Neel Mitra: Got it. And if I could sneak one more in there, it seem like the PGP RGP spreads were especially strong in the first quarter. Just wondering how that contributed to the first quarter results and if you see that as an ongoing trend for the rest of the year?
Chris D’Anna: Yes. This is Christian again. The RGP PGP spreads were wide for the first quarter. And you probably saw in the write up we had some operational issues on both our PDH and our splitter. So, there were there were some puts and takes there. And again, I think looking-forward, we see the contribution from our PDH plants running that’s going to going to help with our overall margin.
Neel Mitra: Okay. Great. Thank you.
Natalie Gayden: Operator, we have time for one more question.
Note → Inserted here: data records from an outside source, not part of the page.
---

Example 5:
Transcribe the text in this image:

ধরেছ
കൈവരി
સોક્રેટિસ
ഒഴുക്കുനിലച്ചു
Operator: Certainly, one moment, then for our final question. And our final question for today comes from the line of Neal Dingmann from Truist Securities, your question please.
Neal Dingmann: Good morning. Thanks for the time. My guys, just my question is on future cap allocation. I am just wondering you all boosted the – it looks like 2025 CapEx a bit based on opportunities out there. I am just wondering do you all have – when you look at future years, let’s just consider 2025 sort of the bogey or level for both shareholder return and projects. Just wonder how we should think about the balance between the two, as you start looking at ‘25 and ‘26.
Brent Secrest: Yes. Hey, Neal, good morning.
Neal Dingmann: Good morning.
Brent Secrest: What we had talked about at Analyst Day here a few weeks ago was really from a combination of distributions and buybacks, sort of operating in that 55% to 60% of adjusted cash flow from operations. We have sort of been in that zone since 2021. And that’s sort of what we foresee here for the next few years as well. As far as organic growth CapEx, again, seeing a lot of opportunities in the Permian and also with that the downstream benefits that come with that increased supply as it goes through our value chain. And now, with getting the license for a SPOT, we will be hustling to come in and get it contracted. So, I think we still come back with a bogey of what we put out in 2026 and that’s early is $2 billion and $2.5 billion of which only $800 million of that is currently approved projects.
So, we have got some room to fill that up including coming in and with SPOT. We are successful in getting that underwritten SPOT is really a 3-year construction cycle on that. And so anyway, I think that would help come in and address that $2 billion, $2.5 billion organic growth CapEx.
Neal Dingmann: No, that makes sense, right? And just quick follow-up, I won’t keep it just on the buybacks, just Randy, your thoughts on is that sort of as overall just earnings and cash flow keep ramping up just thoughts on would you do anything different with the buybacks or how that sort of factors in?
Randy Fowler: Yes. Neal, I think we will have more flexibility on buybacks. And again we look to be opportunistic with it. So, I mean you have seen us do $200 million or $300 million here over the last few years. I mean if there was a market dislocation, we have got the flexibility to do more. And then certainly, here in 2024 and 2025, we are looking at growth CapEx $3.25 billion to $3.75 billion range. I think once you get back out to 2026 2027, and if we are in a more of what I would say normalized CapEx range $2 billion, $2.5 billion, then we will have a lot more flexibility to do buyback then as well.
Neal Dingmann: Perfect. Thanks for the time Randy.
Operator: Thank you. This does conclude the question-and-answer session of today’s program. I would like to hand the program back to Libby Strait for any further remarks.
Libby Strait: Thank you everyone for joining us today. That concludes our remarks. Have a good day.
Operator: Thank you, ladies and gentlemen for your participation in today’s conference. This does conclude the program. You may now disconnect. Good day.